Material provided:
-*-

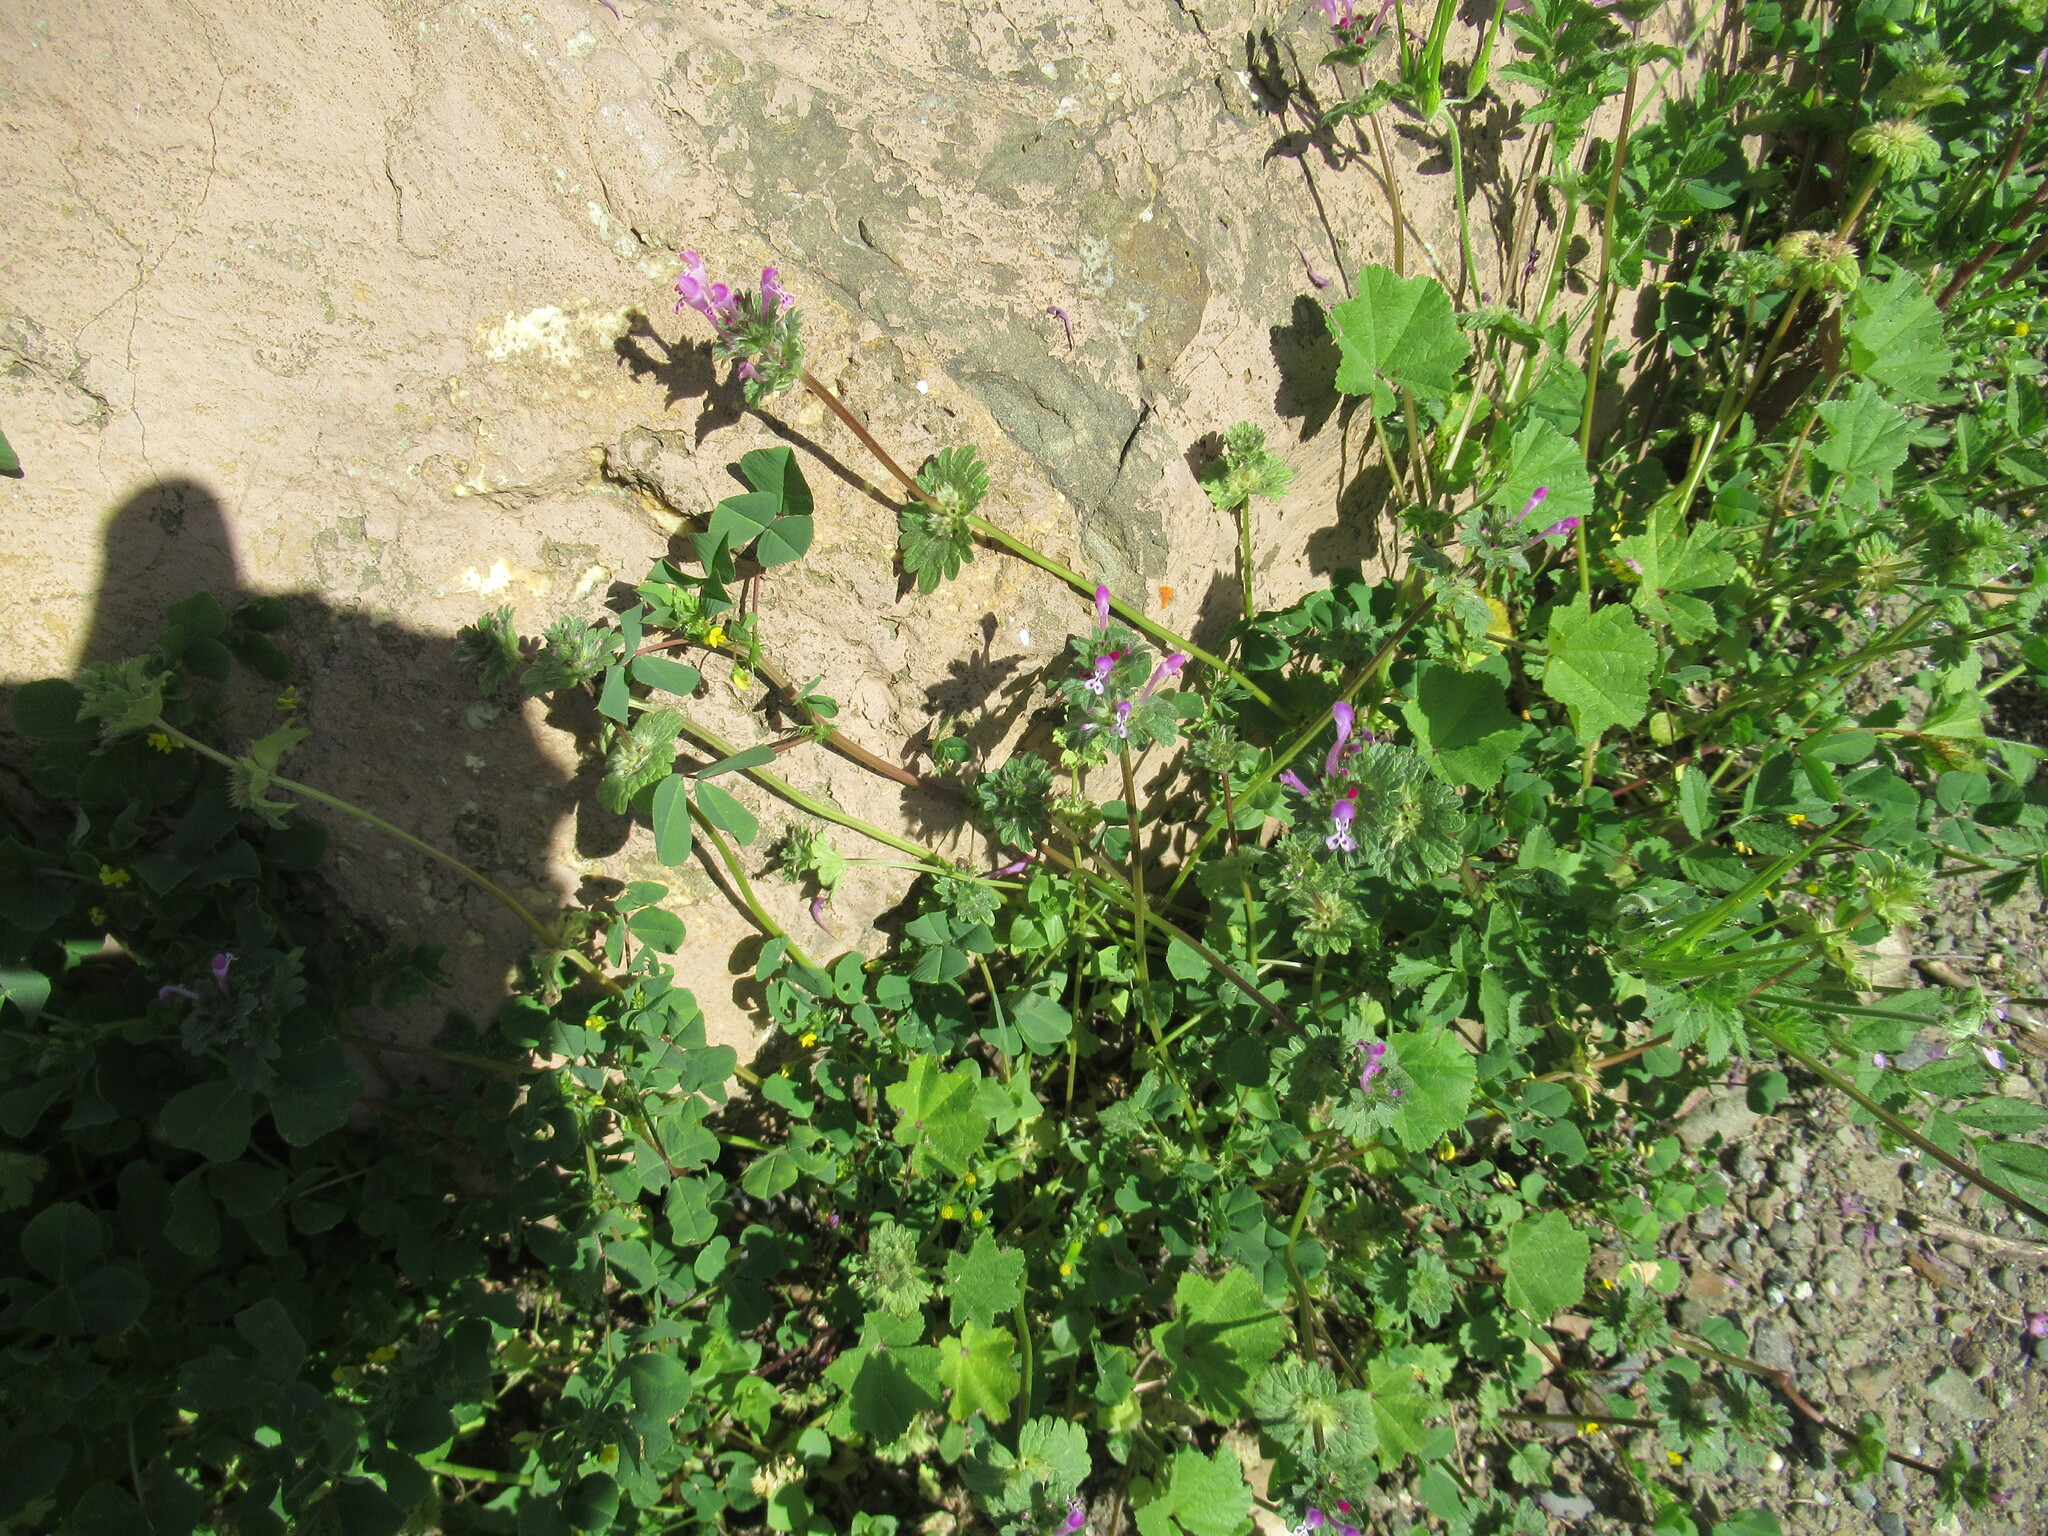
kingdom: Plantae
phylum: Tracheophyta
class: Magnoliopsida
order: Lamiales
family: Lamiaceae
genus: Lamium
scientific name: Lamium amplexicaule
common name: Henbit dead-nettle
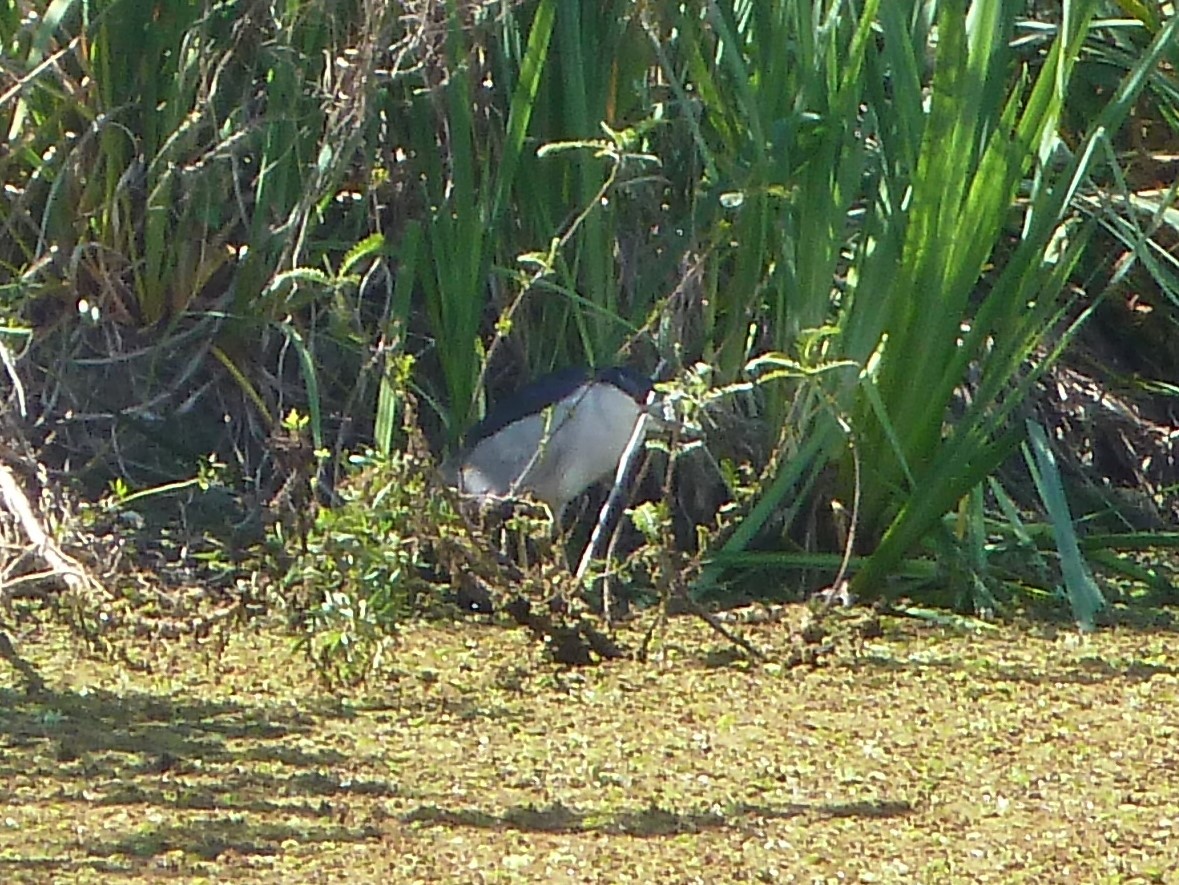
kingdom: Animalia
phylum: Chordata
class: Aves
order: Pelecaniformes
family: Ardeidae
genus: Nycticorax
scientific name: Nycticorax nycticorax
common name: Black-crowned night heron
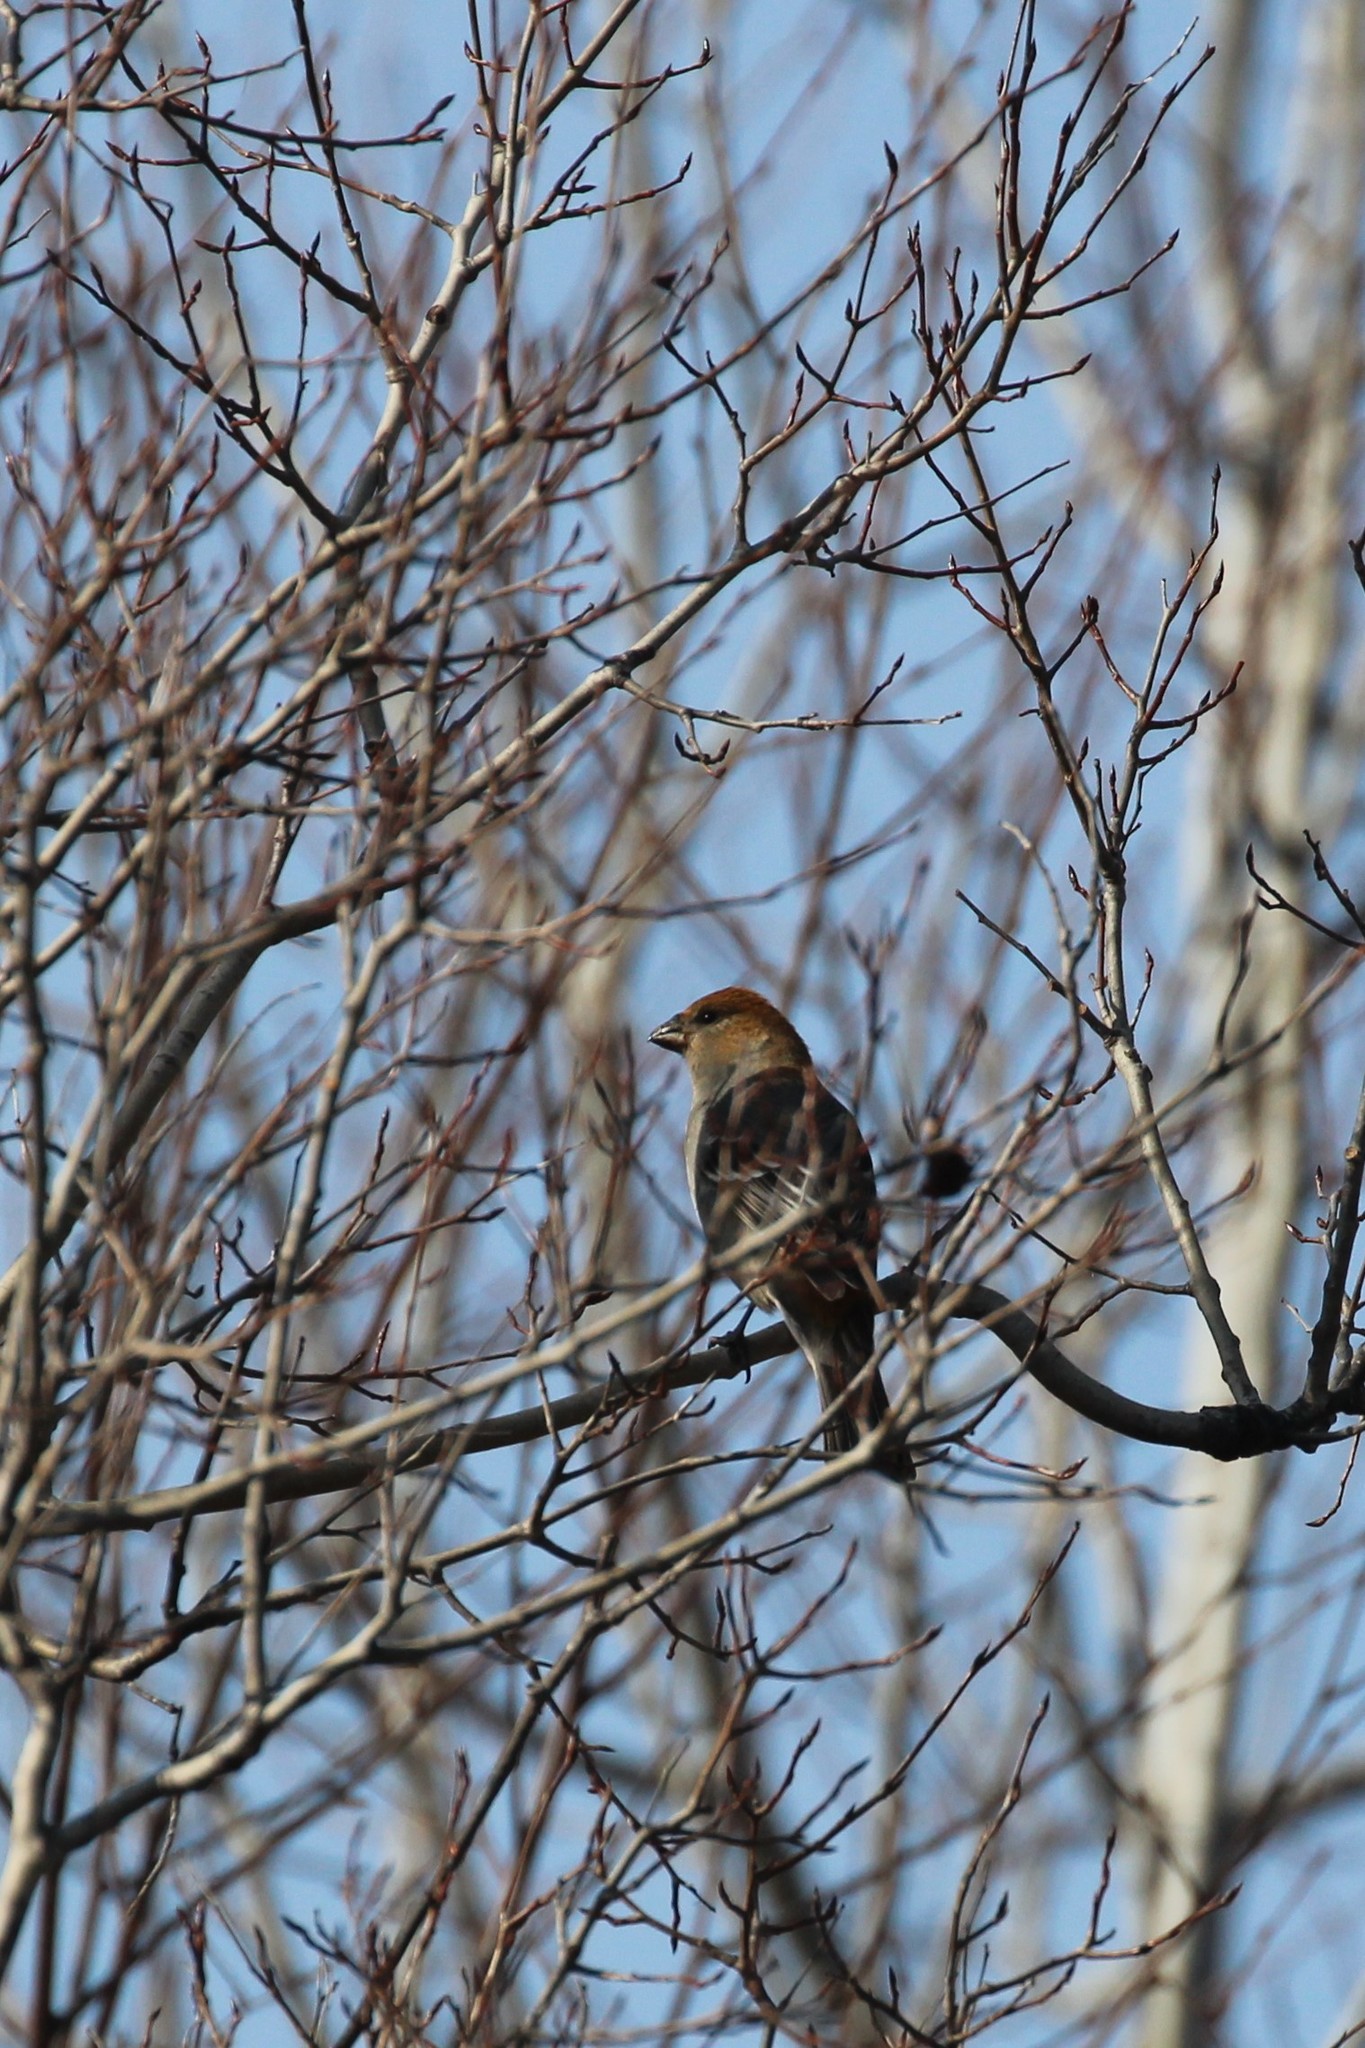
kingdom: Animalia
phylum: Chordata
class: Aves
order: Passeriformes
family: Fringillidae
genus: Pinicola
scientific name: Pinicola enucleator
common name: Pine grosbeak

-*-

Directive: Please return every line of the entries from the one containing "order: Pelecaniformes" through the last line of the entries, reproduced word for word. Leave the pictures out.

Exercise solution:
order: Pelecaniformes
family: Ardeidae
genus: Nycticorax
scientific name: Nycticorax nycticorax
common name: Black-crowned night heron
kingdom: Animalia
phylum: Chordata
class: Aves
order: Passeriformes
family: Fringillidae
genus: Pinicola
scientific name: Pinicola enucleator
common name: Pine grosbeak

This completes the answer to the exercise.